As leaders of an interfaith organization dedicated to resolving conflict without resorting to violence, we recognize and laud the heroic work of Palestinians, Israelis and peace advocates all over the world who are dedicated to rising above the violence and working for peace, justice and healing.

We believe that a new day is possible when a comprehensive, just peace will allow current and future generations of Palestinians and Israelis to live their lives in peace.

We call on all involved - Israelis and Palestinians, people of other nations, international bodies, religions, and grassroots groups working heroically for peace - to take the following steps to speed the dawning of that day:

* To stop the violence immediately.

* To supply immediate humanitarian aid to address urgent suffering and long-term aid to rebuild.

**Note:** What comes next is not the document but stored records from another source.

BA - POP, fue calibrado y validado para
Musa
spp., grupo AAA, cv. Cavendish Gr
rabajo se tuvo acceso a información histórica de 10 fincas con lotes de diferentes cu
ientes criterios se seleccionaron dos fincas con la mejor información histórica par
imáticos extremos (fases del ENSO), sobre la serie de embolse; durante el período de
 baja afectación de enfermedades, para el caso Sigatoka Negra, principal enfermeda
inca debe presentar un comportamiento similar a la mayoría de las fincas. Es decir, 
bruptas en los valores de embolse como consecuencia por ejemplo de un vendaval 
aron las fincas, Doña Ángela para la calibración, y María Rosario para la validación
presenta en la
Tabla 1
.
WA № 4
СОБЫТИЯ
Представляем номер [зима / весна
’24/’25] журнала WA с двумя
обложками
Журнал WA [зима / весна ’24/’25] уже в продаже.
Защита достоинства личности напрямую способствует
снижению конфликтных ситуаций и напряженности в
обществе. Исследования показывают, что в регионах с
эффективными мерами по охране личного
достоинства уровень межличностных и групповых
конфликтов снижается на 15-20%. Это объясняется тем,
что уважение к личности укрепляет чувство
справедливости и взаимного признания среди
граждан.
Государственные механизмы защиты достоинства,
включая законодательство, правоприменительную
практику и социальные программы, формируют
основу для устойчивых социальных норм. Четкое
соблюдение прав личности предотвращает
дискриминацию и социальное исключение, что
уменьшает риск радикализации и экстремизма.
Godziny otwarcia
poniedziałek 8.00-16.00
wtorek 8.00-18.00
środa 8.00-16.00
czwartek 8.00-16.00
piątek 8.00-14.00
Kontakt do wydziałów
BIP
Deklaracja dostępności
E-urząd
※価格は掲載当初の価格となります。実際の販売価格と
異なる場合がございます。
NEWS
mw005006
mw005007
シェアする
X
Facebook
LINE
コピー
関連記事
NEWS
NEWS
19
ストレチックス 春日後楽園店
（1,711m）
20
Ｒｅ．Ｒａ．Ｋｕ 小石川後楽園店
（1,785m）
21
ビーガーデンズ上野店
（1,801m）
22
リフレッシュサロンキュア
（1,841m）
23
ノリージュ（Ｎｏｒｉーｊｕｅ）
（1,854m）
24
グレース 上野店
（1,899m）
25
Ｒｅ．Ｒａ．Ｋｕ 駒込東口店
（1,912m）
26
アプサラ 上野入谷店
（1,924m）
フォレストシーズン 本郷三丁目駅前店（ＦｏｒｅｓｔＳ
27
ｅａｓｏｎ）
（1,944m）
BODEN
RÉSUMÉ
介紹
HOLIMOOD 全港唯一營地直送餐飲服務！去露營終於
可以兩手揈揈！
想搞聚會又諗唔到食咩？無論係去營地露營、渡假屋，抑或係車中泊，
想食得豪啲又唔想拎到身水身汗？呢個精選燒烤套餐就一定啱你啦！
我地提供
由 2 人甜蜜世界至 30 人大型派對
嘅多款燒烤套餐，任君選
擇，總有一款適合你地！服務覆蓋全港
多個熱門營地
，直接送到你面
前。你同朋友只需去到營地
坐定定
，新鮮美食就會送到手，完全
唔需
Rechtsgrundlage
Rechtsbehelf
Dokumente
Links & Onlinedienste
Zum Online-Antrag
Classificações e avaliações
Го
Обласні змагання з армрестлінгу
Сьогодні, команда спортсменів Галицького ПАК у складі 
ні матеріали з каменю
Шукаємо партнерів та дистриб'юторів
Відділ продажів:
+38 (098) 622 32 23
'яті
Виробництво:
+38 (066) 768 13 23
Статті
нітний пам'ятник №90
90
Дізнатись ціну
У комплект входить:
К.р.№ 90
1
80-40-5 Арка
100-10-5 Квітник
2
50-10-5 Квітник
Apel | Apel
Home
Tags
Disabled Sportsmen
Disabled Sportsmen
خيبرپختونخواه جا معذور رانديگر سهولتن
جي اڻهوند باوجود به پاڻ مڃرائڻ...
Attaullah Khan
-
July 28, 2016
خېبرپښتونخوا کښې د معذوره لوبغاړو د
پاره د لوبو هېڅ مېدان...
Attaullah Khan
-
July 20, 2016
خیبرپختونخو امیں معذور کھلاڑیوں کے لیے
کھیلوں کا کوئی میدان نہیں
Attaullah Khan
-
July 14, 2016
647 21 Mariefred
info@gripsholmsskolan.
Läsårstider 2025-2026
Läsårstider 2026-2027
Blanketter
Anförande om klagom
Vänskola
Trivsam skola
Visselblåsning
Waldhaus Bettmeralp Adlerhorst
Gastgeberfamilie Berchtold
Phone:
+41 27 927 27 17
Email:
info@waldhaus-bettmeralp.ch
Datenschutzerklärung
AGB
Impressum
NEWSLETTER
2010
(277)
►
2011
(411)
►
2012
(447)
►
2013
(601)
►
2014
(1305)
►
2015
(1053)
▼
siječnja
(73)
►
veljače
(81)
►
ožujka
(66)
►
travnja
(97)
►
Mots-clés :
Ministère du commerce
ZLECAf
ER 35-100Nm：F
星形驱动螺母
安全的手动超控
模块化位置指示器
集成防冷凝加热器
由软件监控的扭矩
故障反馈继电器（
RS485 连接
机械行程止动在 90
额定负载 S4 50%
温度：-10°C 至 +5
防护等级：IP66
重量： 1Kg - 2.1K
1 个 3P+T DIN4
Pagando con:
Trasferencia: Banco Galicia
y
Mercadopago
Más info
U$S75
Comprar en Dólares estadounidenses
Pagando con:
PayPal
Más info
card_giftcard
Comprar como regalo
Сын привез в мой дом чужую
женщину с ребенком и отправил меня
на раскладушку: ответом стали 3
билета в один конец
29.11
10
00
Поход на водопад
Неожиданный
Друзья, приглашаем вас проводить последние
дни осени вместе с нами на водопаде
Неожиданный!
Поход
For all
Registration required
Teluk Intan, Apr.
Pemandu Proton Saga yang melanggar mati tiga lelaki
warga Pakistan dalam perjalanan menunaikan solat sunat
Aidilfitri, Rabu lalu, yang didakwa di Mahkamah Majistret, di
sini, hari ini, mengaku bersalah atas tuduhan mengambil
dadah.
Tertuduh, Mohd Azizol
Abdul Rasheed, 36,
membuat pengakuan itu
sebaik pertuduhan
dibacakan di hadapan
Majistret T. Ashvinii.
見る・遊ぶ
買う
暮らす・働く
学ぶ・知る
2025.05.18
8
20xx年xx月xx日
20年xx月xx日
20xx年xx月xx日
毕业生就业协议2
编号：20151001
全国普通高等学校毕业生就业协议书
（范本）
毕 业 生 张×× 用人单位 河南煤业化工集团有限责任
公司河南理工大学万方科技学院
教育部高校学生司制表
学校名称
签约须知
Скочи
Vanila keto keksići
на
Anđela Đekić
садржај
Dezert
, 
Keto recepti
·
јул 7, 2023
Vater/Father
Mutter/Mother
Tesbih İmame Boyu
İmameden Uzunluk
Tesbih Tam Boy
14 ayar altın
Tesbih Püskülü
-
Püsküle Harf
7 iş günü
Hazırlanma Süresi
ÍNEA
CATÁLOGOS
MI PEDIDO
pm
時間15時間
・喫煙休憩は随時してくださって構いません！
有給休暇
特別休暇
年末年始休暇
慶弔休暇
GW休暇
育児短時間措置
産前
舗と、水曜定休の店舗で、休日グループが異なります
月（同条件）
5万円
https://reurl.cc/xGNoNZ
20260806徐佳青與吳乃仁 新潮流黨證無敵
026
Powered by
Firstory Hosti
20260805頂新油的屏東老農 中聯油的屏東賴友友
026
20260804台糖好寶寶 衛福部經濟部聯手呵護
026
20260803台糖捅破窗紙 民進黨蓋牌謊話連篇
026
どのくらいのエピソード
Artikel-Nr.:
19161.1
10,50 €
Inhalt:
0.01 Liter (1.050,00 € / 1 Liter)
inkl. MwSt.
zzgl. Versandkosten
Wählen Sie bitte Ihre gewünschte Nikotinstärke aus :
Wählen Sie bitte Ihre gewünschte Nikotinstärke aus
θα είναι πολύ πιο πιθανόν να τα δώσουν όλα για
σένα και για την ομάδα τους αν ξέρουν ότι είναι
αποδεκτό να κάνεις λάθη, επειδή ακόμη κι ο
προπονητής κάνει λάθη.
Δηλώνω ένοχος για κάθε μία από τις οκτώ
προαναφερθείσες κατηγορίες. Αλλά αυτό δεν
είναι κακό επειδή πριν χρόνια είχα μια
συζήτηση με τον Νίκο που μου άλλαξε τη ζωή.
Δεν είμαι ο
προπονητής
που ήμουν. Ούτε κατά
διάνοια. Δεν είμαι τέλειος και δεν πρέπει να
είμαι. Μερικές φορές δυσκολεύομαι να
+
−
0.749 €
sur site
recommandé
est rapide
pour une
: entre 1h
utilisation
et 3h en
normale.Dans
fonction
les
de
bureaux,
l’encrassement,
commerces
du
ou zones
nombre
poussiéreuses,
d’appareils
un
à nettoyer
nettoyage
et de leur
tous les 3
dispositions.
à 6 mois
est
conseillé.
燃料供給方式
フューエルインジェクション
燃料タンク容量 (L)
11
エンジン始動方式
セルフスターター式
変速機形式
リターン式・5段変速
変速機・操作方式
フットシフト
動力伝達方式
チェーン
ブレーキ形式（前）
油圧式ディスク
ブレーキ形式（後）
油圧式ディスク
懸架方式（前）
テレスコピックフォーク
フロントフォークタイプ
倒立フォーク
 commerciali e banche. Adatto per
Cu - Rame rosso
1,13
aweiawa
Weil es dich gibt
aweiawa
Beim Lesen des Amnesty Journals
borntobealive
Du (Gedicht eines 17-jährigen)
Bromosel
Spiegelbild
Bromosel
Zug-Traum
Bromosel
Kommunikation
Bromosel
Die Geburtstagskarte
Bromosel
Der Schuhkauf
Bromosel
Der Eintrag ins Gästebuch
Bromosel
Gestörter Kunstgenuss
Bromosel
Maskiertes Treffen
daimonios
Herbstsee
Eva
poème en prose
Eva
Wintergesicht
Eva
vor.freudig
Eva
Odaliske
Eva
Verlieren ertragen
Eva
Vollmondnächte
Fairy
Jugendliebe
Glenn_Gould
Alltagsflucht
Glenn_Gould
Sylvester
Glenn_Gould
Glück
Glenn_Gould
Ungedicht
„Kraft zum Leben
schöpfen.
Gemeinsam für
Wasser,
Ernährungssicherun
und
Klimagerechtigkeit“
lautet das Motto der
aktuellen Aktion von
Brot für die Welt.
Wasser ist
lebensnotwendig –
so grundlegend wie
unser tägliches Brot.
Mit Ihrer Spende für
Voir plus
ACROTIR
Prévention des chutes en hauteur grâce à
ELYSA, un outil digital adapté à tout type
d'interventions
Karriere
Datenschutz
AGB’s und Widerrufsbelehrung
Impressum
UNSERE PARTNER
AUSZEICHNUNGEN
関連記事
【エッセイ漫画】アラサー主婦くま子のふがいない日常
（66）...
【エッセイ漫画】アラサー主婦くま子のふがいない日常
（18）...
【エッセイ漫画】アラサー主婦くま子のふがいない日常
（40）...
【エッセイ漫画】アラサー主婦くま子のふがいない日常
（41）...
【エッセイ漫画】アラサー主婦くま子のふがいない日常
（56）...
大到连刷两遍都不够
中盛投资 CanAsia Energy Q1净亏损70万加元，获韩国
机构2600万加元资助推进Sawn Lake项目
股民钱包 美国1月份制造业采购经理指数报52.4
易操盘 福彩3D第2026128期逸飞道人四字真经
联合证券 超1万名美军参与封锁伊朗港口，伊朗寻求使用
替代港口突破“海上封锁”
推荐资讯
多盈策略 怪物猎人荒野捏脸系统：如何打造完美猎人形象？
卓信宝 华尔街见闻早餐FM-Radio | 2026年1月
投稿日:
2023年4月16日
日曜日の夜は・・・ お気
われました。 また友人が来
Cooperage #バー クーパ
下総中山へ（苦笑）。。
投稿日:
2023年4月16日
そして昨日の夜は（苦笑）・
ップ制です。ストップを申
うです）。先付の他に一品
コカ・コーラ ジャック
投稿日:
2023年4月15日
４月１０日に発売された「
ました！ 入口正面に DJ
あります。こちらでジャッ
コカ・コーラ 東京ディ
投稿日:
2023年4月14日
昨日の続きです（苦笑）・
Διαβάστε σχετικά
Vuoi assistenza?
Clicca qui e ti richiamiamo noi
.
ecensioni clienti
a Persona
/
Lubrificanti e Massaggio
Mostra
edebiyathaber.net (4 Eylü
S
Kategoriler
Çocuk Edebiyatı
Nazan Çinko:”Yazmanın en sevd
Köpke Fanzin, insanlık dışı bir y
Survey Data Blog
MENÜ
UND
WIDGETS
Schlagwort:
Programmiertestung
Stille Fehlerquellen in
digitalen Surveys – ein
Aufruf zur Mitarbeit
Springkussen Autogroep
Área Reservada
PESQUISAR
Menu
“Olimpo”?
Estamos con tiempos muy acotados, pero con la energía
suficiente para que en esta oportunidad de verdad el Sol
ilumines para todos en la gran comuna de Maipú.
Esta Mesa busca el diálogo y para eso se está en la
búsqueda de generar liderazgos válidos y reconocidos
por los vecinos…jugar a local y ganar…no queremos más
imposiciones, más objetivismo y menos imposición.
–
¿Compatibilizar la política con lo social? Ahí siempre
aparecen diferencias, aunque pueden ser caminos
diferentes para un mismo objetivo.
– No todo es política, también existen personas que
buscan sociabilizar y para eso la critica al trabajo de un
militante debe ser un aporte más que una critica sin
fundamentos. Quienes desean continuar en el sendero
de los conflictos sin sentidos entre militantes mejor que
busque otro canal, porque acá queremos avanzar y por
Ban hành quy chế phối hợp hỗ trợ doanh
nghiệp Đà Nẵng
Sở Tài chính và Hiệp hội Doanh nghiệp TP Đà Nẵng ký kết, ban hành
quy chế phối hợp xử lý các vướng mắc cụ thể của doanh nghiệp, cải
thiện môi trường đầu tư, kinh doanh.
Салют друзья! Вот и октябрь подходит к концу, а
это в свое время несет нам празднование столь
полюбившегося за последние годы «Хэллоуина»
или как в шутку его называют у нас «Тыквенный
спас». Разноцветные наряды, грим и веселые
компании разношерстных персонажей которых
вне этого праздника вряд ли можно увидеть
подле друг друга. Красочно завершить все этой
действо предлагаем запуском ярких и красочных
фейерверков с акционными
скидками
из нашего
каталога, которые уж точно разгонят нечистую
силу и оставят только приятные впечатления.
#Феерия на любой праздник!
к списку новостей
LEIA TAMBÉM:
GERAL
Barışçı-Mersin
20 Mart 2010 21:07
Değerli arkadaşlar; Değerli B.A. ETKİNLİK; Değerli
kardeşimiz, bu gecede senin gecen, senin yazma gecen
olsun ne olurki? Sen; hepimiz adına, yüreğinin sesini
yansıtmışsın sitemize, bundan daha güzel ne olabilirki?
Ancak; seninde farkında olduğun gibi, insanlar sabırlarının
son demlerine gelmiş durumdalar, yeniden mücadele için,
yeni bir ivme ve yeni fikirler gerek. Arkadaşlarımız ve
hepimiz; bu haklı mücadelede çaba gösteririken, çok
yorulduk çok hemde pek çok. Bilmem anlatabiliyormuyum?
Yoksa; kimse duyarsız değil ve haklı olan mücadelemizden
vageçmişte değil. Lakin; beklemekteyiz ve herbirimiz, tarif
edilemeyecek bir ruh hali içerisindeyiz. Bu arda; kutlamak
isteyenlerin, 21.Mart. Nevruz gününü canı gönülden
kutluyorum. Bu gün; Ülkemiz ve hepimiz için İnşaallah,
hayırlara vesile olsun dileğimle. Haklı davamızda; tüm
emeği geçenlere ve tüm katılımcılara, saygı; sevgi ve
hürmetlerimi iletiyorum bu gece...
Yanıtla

* To commit to negotiate, invest in and implement a comprehensive peace agreement that will allow current and future generations of Palestinians and Israelis to live their lives in peace.

* To invest in every means possible to weave a fabric of genuine, mutually honoring community among Palestinians and Israelis at the grassroots level.

* To invest less in armaments and more in social and economic infrastructure.

We commit to do all we are able, beginning with support for URI member Cooperation Circles in Israel and Palestine, and engaging our members around the world to help these steps be fulfilled.

And we commit to pray and meditate that violence will cease, peace prevail and a life of hope be restored to the long-suffering people of this region.

URI Global Youth CC Statement on the current situation in Gaza.

We, the members of the Global Youth Cooperation Circle of the United Religions Initiative, wish to express our concern at the current situation in Gaza. Conflict creates hardship and fear for people on both sides and takes its toll on civilians, both young and old, and the livelihood of communities and economies.

As a youth network we sympathise with our fellows, the young people who are caught up in the crisis, in both Gaza and in the Israeli communities that live in fear of rocket attacks. Young people are the future of any community and we feel that they should not have to live amidst a cycle of violence and hardship. In order for young people to make meaningful and healthy contributions to society, it is imperative that they grow and develop within a space of security and integrity.

We are also concerned about those who are vulnerable in these times, such as the elderly and the sick. They need access to medical resources and clean, safe environments. In times of crisis these people suffer the most because basic facilities are less accessible.

They also need to live without the fear created by constant attacks. This situation is robbing people on both sides of basic human rights that are theirs by international law.

We implore both sides to pursue the path of peace and reconciliation and reduce hostilities so that aid and supplies can reach the people of Gaza to alleviate their suffering and so the Israeli people can live without fear. It is our hope that both sides can cooperate in order to achieve a lasting peace and quality of life for all people. Our goal, as members of a global interfaith community, is to achieve this all over the world.